The interest is to re-organize the sick leave absence records. For example, individual 1585 begins a sick leave in Monday, April 10th,2017, and ends in Wednesday, April 19th,2017, lasting 10 days. Notice that during the 10 days, there are two days of local holidays, but it would be considered belonging to this sick leave spell. Then, this person begins a second sick leave in Monday, April 24th, 2017 and ends in Wednesday, April 26th.
We also have a record about the second person with ID 1597, again begins at April 1st, 2017 (so for each person, the beginning and ending dates of the records are the same). This person has three absence spells: the first one begins in Monday, April 3rd,2017 and ends in next day, April, 4th. The second spell lasts only one day and it begins and ends at April 6th. The last spell begins in April 18th and ends in April 19th.
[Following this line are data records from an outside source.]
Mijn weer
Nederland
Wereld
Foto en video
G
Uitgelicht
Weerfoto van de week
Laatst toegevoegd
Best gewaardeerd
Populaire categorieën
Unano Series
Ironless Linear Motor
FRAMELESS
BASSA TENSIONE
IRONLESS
The desired output would be like this:
ID Begin_date End_date Duration
1585 2017-04-10 2017-04-19 10
1585 2017-04-24 2017-04-26 3
1597 2017-04-03 2017-04-04 2
1597 2017-04-06 2017-04-06 1
1597 2017-04-18 2017-04-19 2
The difficulty I face is how to recognize the consecutive sick leave dates, and on top of that, during a single sick leave spell, it is possible to have different types of attendance type (holidays), but holidays are still considered to be belonged to that single sick leave spell.
Upvotes: 0
Views: 187
Reputation: 175
Based on the idea of @Cholts, I write a R code for generating the desired output
#clean the workspace
rm(list=ls(all=TRUE))
require(tidyr)
library(dplyr)
library(lubridate)
library(stringr)
ID = c(rep(1585,4),rep(1597,4))
Sun = c(rep("D",8))
Sat = c(rep("D",8))
Mon = c("Y","S","H","S","S","Y","H","Y")
Tue = c("Y","S","S","S","S","Y","S","Y")
Wed = c("Y","S","S","S","Y","Y","S","Y")
Thur = c("Y","S","Y","Y","S","Y","Y","Y")
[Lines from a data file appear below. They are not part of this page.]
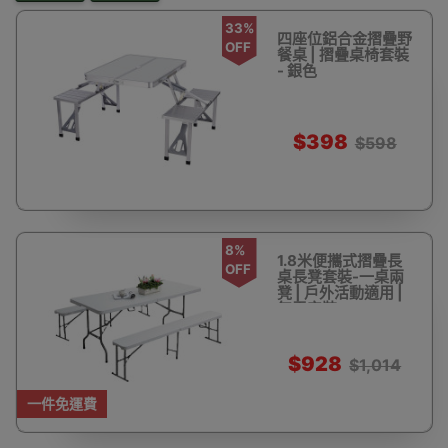
33%
四座位鋁合金摺疊野
OFF
餐桌 | 摺疊桌椅套裝
- 銀色
$398
$598
8%
1.8米便攜式摺疊長
OFF
桌長凳套裝-一桌兩
凳 | 戶外活動適用 |
無需安裝
$928
$1,014
一件免運費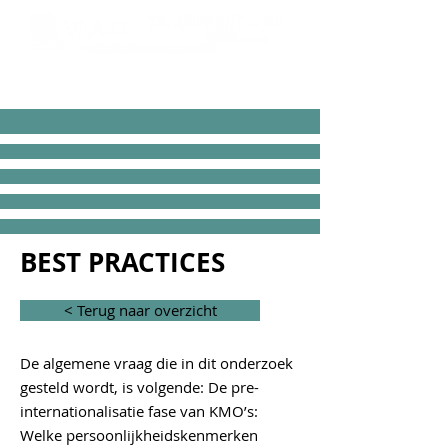
< Terug naar overzicht
BEST PRACTICES
< Terug naar overzicht
De algemene vraag die in dit onderzoek
gesteld wordt, is volgende: De pre-
internationalisatie fase van KMO’s:
Welke persoonlijkheidskenmerken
Fri = c("Y","H","Y","Y","Y","H","Y","Y")
id_u = unique(ID)
df = data.frame(Sun,Mon,Tue,Wed,Thur,Fri,Sat)
new_df = df %>% unite(new,Sun,Mon,Tue,Wed,Thur,Fri,Sat,remove=FALSE,sep="")
vstr = new_df$new
#===========================================================
idd = c()
begin_date = c()
end_date = c()
duration = c()
n = 2
start_date = ymd('2017-04-02')
for(i in 1:n){
ps = (i-1)*4 +1
pe = (i-1)*4 + 4
indstr = paste(vstr[ps:pe],collapse = "")
loca = str_locate_all(indstr,"S[SHD]*S|S")
rn = length(loca[[1]][,1])
for (j in 1:rn){
idd = append(idd,id_u[i])
begin_date = append(begin_date,ymd(start_date+loca[[1]][j,1]-1))
end_date = append(end_date,ymd(start_date+loca[[1]][j,2]-1))
duration = append(duration,loca[[1]][j,2]-loca[[1]][j,1]+1)
}
}
final_df = data.frame(idd,begin_date,end_date,duration)
The output is
> final_df
idd begin_date end_date duration
1 1585 2017-04-10 2017-04-19 10
2 1585 2017-04-24 2017-04-26 3
3 1597 2017-04-03 2017-04-04 2
4 1597 2017-04-06 2017-04-06 1
5 1597 2017-04-18 2017-04-19 2
Upvotes: 1
Reputation: 101
You mention that one of your biggest problems is recognizing sick leave spells given that they can include holidays and weekends. It occurs to me that a sick leave spell could be represented as a regex. Here is a potential solution that takes advantage of this:
First, replace all the NAs on weekends with 'D' and all NAs on weekdays with 'Y' (or some other 2 characters). In your example, normal weekends are treated differently from normal weekdays in that absence spells can contain normal weekends but not normal weekdays, so they should have a different value.
Then, for each ID, flatten the data, and concatenate it into a string. Absence spells can be identified by regex as "(S[SHD]*S)|S"
. For each found regex string, create a row in your new table where the begin date, end date, and duration of the absence spell are based on the start position, end position, and length of the found string.
For this solution to work, we need to assume that each ID has the same number of rows corresponding to the same dates, so that we can map start positions of the strings to dates properly.
Upvotes: 1